Zimbabwe President Approves Law To Criminalize Anti-Government Protests


Tensions continue to rise in Zimbabwe after President Emmerson Mnangagwa passed legislature criminalizing anti-government protests. Under the new law, public demonstrations that coincide with international events such as the Black Lives Matter movement will also be criminalized.


"The amendments will criminalize the conduct of isolated citizens or groups, who for self-gain cooperate or connive with hostile foreign governments to inflict suffering on Zimbabwean citizens and to cause damage to national interests," Zimbabwe Information Minister Monica Mutsvangwa said.


The Zanu-PF government led by Mnangagwa has come under scrutiny for arresting demonstrators at a public gathering in July and continued human rights violations. Most recently, the country's government faced months of public outcry after journalist Hopewell Chin'ono and opposition leader Jacob Ngarivhume were arrested for confronting the actions of federal officials.


Fortunately, the two were released at the beginning of this month.

The continued to mistreatment of Zimbabweans has led to the creation of social movements like #ZimbabweLivesMatter. In addition, the actions of the Zanu-PF government have deteriorated international relations. Most notably, the World Trade Organization has also placed sanctions on Zimbabwe. In contrast, the Southern African Development Community and African Union have refused to publicly call out the country's leadership.

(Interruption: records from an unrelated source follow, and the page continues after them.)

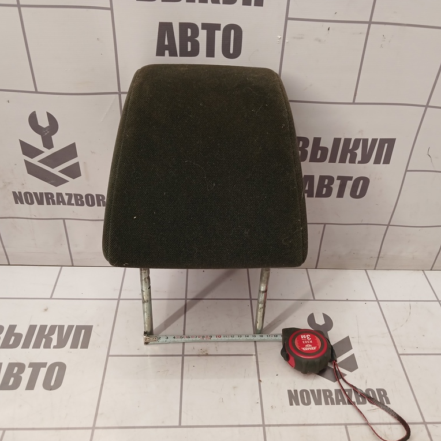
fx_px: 461
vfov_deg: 51.1
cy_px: 220
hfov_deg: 51.1
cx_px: 233
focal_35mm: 32
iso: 200
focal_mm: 4
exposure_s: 1/50
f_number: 1.8
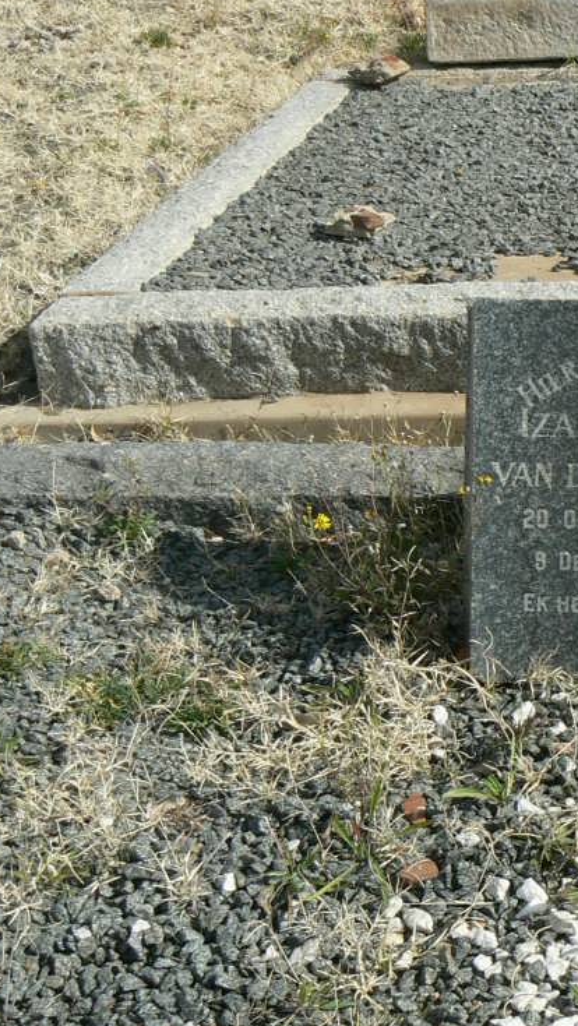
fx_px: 1742
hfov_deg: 17.6
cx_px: 751
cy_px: 595
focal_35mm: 64
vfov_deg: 32.8
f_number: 6.3
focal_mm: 6
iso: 80
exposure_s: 1/500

"We fear that as long as Zimbabwe continues to violate its citizens' rights with impunity, we and fellow writers and journalists are in danger of having our rights violated in the different AU member states while the mother body stays silent," Zimbabwe activists wrote in a letter to the AU.

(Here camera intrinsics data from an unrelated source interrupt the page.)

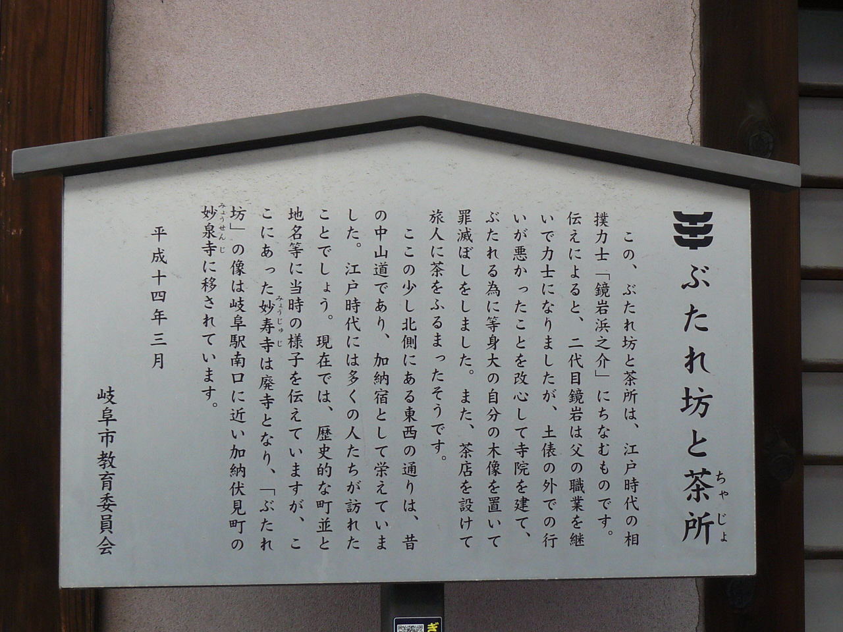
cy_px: 316
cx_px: 422
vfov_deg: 18.4
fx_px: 1948
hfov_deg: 24.4
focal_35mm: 80
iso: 100
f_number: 4
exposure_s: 1/160
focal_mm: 8.8
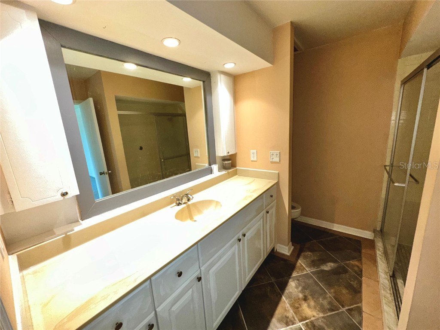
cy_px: 165
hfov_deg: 102.1
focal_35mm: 14
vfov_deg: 85.7
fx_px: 178
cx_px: 220
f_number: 2.2
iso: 200
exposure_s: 1/60
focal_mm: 2.22
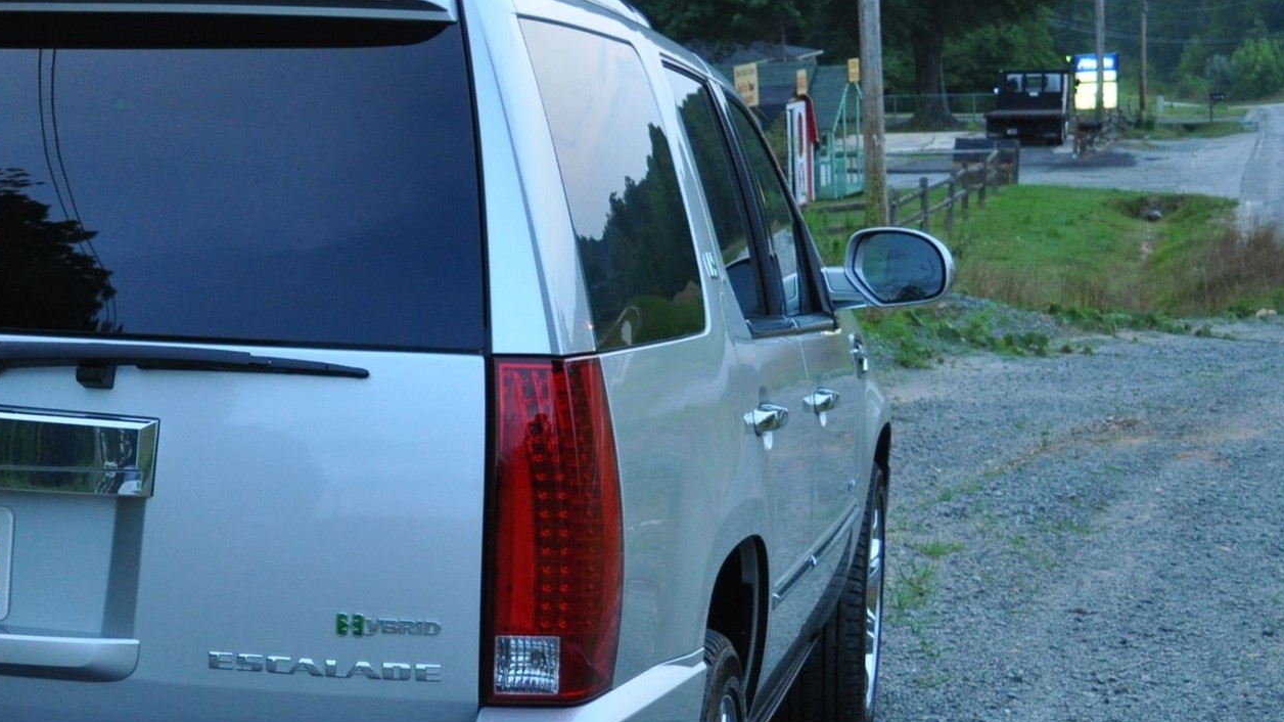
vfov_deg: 16.0
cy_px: 521
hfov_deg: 27.8
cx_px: 316
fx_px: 2553
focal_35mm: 75
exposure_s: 1/40
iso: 800
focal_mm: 24
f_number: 4
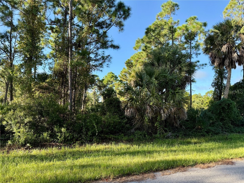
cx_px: 122
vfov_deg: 56.8
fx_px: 169
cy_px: 92
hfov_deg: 71.6
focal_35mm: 24
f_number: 1.78
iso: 100
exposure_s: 1/1075
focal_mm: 6.76
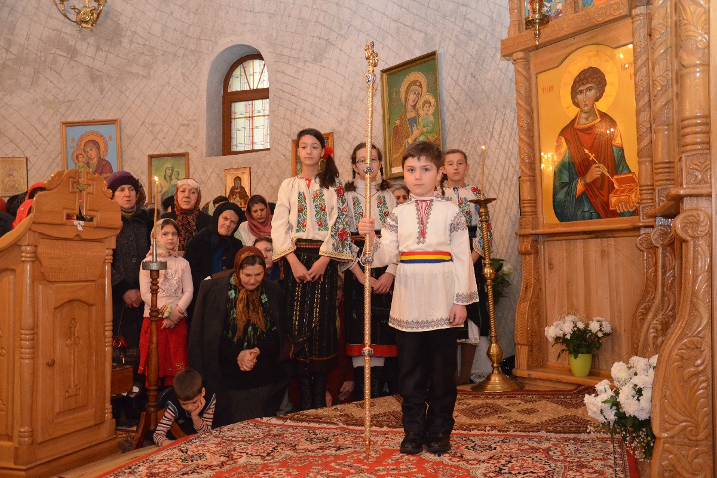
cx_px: 358
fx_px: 657
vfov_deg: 40.0
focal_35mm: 33
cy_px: 239
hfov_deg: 57.2
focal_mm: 22
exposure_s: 1/60
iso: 3200
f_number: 4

Instead of engaging activists throughout the country, government officials have criticized members of the opposition party, Movement for Democratic Change Alliance, of inviting sanctions against the country by way of independent negotiations with the United States.

“There are various unsubstantiated claims of torture and abductions that are concocted to tarnish the image of government, and amendments will criminalize such conduct,” Zanu-PF Spokesperson Patrick Chinamasa said.


Despite denials from federal officials, the country remains on watch lists created by the Human Rights Watch and Amnesty International.